Records to use =
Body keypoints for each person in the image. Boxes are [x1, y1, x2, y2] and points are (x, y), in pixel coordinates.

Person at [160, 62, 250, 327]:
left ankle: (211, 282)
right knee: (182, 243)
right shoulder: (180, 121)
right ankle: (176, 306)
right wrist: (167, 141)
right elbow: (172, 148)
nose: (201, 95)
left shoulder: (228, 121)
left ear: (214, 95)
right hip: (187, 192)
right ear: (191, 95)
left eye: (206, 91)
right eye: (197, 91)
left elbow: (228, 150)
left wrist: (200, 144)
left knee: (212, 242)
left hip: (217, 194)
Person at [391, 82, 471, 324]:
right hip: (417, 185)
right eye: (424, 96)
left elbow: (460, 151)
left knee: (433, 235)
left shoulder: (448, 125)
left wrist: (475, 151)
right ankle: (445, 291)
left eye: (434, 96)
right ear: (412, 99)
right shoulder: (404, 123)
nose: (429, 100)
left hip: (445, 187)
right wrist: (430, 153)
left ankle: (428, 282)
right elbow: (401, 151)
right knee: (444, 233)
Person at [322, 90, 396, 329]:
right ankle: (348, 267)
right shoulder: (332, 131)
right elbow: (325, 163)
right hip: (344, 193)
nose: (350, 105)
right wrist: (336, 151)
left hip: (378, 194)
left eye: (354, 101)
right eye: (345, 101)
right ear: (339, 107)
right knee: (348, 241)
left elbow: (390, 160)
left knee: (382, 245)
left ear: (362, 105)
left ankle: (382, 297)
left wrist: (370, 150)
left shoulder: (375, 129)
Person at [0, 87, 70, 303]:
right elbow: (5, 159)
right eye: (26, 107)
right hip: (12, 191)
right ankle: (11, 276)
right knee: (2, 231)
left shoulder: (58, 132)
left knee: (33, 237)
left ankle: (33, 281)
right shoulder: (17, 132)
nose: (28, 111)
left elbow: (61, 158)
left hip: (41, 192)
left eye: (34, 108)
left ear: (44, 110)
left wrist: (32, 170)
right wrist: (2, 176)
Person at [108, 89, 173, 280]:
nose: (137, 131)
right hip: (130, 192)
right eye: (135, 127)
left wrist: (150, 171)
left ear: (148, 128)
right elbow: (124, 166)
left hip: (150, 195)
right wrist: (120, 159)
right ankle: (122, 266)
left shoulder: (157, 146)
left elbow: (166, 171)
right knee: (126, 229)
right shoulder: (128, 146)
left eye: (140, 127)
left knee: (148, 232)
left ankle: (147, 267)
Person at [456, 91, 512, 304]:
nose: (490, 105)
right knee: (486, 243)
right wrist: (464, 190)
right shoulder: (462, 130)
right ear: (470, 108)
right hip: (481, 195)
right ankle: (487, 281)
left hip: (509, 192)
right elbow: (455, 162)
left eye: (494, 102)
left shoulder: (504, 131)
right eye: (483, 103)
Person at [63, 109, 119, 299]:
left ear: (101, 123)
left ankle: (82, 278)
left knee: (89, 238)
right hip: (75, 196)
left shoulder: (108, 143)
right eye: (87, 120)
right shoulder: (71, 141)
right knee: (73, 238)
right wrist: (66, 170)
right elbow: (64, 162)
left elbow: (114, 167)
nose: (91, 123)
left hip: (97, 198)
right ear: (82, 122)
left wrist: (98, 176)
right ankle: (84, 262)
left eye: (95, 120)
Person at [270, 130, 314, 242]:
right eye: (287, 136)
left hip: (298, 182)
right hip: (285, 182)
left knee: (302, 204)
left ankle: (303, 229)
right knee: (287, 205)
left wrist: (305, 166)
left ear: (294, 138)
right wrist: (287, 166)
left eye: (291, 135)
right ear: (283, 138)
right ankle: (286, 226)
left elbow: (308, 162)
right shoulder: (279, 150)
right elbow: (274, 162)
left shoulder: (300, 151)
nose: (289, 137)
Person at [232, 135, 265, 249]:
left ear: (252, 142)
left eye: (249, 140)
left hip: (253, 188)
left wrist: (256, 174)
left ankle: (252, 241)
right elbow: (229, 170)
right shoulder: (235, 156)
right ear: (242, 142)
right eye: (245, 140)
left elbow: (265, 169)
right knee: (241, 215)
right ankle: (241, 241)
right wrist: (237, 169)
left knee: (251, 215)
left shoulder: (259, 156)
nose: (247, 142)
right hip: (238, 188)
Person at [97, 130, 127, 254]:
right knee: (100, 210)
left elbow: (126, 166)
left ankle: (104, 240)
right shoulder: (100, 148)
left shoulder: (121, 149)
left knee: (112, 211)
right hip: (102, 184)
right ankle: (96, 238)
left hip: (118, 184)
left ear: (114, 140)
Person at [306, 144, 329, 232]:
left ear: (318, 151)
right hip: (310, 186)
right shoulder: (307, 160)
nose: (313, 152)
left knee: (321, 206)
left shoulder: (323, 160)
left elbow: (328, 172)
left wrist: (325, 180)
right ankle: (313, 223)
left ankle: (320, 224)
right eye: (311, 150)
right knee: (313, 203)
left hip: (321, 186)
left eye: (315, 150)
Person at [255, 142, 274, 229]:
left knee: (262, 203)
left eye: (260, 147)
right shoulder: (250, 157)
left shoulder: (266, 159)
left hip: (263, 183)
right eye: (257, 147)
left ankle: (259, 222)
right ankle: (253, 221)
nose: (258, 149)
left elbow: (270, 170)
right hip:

What the task asks = Would you set down every entry again, exactly?

Result of this exercise =
Body keypoints for each person in the image. Boxes are [x1, y1, x2, y2] and points are (x, y), in pixel coordinates.

Person at [160, 62, 250, 327]:
left ankle: (211, 282)
right knee: (182, 243)
right shoulder: (180, 121)
right ankle: (176, 306)
right wrist: (167, 141)
right elbow: (172, 148)
nose: (201, 95)
left shoulder: (228, 121)
left ear: (214, 95)
right hip: (187, 192)
right ear: (191, 95)
left eye: (206, 91)
right eye: (197, 91)
left elbow: (228, 150)
left wrist: (200, 144)
left knee: (212, 242)
left hip: (217, 194)
Person at [391, 82, 471, 324]:
right hip: (417, 185)
right eye: (424, 96)
left elbow: (460, 151)
left knee: (433, 235)
left shoulder: (448, 125)
left wrist: (475, 151)
right ankle: (445, 291)
left eye: (434, 96)
right ear: (412, 99)
right shoulder: (404, 123)
nose: (429, 100)
left hip: (445, 187)
right wrist: (430, 153)
left ankle: (428, 282)
right elbow: (401, 151)
right knee: (444, 233)
Person at [322, 90, 396, 329]:
right ankle: (348, 267)
right shoulder: (332, 131)
right elbow: (325, 163)
right hip: (344, 193)
nose: (350, 105)
right wrist: (336, 151)
left hip: (378, 194)
left eye: (354, 101)
right eye: (345, 101)
right ear: (339, 107)
right knee: (348, 241)
left elbow: (390, 160)
left knee: (382, 245)
left ear: (362, 105)
left ankle: (382, 297)
left wrist: (370, 150)
left shoulder: (375, 129)
Person at [0, 87, 70, 303]:
right elbow: (5, 159)
right eye: (26, 107)
right hip: (12, 191)
right ankle: (11, 276)
right knee: (2, 231)
left shoulder: (58, 132)
left knee: (33, 237)
left ankle: (33, 281)
right shoulder: (17, 132)
nose: (28, 111)
left elbow: (61, 158)
left hip: (41, 192)
left eye: (34, 108)
left ear: (44, 110)
left wrist: (32, 170)
right wrist: (2, 176)
Person at [108, 89, 173, 280]:
nose: (137, 131)
right hip: (130, 192)
right eye: (135, 127)
left wrist: (150, 171)
left ear: (148, 128)
right elbow: (124, 166)
left hip: (150, 195)
right wrist: (120, 159)
right ankle: (122, 266)
left shoulder: (157, 146)
left elbow: (166, 171)
right knee: (126, 229)
right shoulder: (128, 146)
left eye: (140, 127)
left knee: (148, 232)
left ankle: (147, 267)
Person at [456, 91, 512, 304]:
nose: (490, 105)
right knee: (486, 243)
right wrist: (464, 190)
right shoulder: (462, 130)
right ear: (470, 108)
right hip: (481, 195)
right ankle: (487, 281)
left hip: (509, 192)
right elbow: (455, 162)
left eye: (494, 102)
left shoulder: (504, 131)
right eye: (483, 103)
Person at [63, 109, 119, 299]:
left ear: (101, 123)
left ankle: (82, 278)
left knee: (89, 238)
right hip: (75, 196)
left shoulder: (108, 143)
right eye: (87, 120)
right shoulder: (71, 141)
right knee: (73, 238)
right wrist: (66, 170)
right elbow: (64, 162)
left elbow: (114, 167)
nose: (91, 123)
left hip: (97, 198)
right ear: (82, 122)
left wrist: (98, 176)
right ankle: (84, 262)
left eye: (95, 120)
Person at [270, 130, 314, 242]:
right eye: (287, 136)
left hip: (298, 182)
right hip: (285, 182)
left knee: (302, 204)
left ankle: (303, 229)
right knee: (287, 205)
left wrist: (305, 166)
left ear: (294, 138)
right wrist: (287, 166)
left eye: (291, 135)
right ear: (283, 138)
right ankle: (286, 226)
left elbow: (308, 162)
right shoulder: (279, 150)
right elbow: (274, 162)
left shoulder: (300, 151)
nose: (289, 137)
Person at [232, 135, 265, 249]:
left ear: (252, 142)
left eye: (249, 140)
left hip: (253, 188)
left wrist: (256, 174)
left ankle: (252, 241)
right elbow: (229, 170)
right shoulder: (235, 156)
right ear: (242, 142)
right eye: (245, 140)
left elbow: (265, 169)
right knee: (241, 215)
right ankle: (241, 241)
right wrist: (237, 169)
left knee: (251, 215)
left shoulder: (259, 156)
nose: (247, 142)
right hip: (238, 188)
Person at [97, 130, 127, 254]:
right knee: (100, 210)
left elbow: (126, 166)
left ankle: (104, 240)
right shoulder: (100, 148)
left shoulder: (121, 149)
left knee: (112, 211)
right hip: (102, 184)
right ankle: (96, 238)
left hip: (118, 184)
left ear: (114, 140)
Person at [306, 144, 329, 232]:
left ear: (318, 151)
right hip: (310, 186)
right shoulder: (307, 160)
nose: (313, 152)
left knee: (321, 206)
left shoulder: (323, 160)
left elbow: (328, 172)
left wrist: (325, 180)
right ankle: (313, 223)
left ankle: (320, 224)
right eye: (311, 150)
right knee: (313, 203)
left hip: (321, 186)
left eye: (315, 150)
Person at [255, 142, 274, 229]:
left knee: (262, 203)
left eye: (260, 147)
right shoulder: (250, 157)
left shoulder: (266, 159)
left hip: (263, 183)
right eye: (257, 147)
left ankle: (259, 222)
right ankle: (253, 221)
nose: (258, 149)
left elbow: (270, 170)
right hip:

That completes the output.